Friday, 23 January 2009

The future IS super computing and the cloud

Web based technologies, whether called Cloud, portals or virtual research environments should provide us with fantastic opportunities for growth and development. My earlier post highlighted something of what lays ahead of us, but what are the opportunities. My own recent interactions with even the simplest technologies have deepened my understanding of how people can benefit from web based communication. As a statistical researcher I see a future where standard statistical analysis programs (e.g. SPSS, WSTATA) are embedded into portals as standard. This would be a big step forward for a number of reasons. Firstly, my present pet hate with SPSS (for example) is that I have to reinstall the package at least once a year due to upgrades or new lisence issues. In the portal world, this ceases to be needed. Providing the university has paid the annual fee to SPSS, and providing that I am a registered university employee or student, I would be able to access its functionality from any web browser. All upgrades or lisence updates would be handled centrally by university computing services. A much greater benefit to users and how they innovate would be the ability of the stats packages to embrace the 'Cloud' to handle GRID enabled multiprocessor computation.

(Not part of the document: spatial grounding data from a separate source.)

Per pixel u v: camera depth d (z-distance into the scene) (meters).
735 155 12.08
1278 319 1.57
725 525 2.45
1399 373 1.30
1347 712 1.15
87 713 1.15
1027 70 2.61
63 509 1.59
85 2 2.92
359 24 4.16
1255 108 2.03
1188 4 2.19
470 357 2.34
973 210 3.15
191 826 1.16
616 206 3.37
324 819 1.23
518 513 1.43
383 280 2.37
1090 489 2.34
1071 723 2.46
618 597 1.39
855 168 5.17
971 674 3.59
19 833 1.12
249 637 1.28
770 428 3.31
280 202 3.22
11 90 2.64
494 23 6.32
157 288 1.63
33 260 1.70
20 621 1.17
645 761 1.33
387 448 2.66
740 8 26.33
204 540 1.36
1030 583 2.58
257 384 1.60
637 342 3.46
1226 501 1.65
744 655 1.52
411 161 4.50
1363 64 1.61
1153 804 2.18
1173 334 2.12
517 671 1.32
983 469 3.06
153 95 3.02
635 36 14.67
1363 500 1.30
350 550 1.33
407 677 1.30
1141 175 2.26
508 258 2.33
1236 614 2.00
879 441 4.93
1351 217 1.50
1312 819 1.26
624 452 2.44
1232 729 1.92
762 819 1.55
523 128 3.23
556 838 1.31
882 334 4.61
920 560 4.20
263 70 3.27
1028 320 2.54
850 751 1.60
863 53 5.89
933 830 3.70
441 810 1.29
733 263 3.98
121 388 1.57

Datasets (i.e the information that we collect on any matter we choose) have become larger often running into terescale dimensions. Our ability to conduct useful estimations on data of this size is greatly deminished. It is no longer uncommon to hear of very large corporations having difficulty processing data for this reason; limiting their ability to take advantage of the latest estimation processes, slowing innovation. A scientific example of this scale of data generation is provided by the Cern laboratory that will generate terabytes of data per experient. On a singe computer it is practically impossible to run models or run tests that would 'sift' this data to enhance knowledge. The cloud provides us a 'super computing' platform to reduce this issue as all data storage and computations take place away from the users machine, harnessing many computers simultaneously, dramatically reducing computational time for many user groups. This is multiprocessor computation. The issue however, is that many organisations may not allow their data to be stored and processed outside of their own IT networks due to data security risks; something we hear rumblings of already...for academic researchers this is likely to much less of an issue.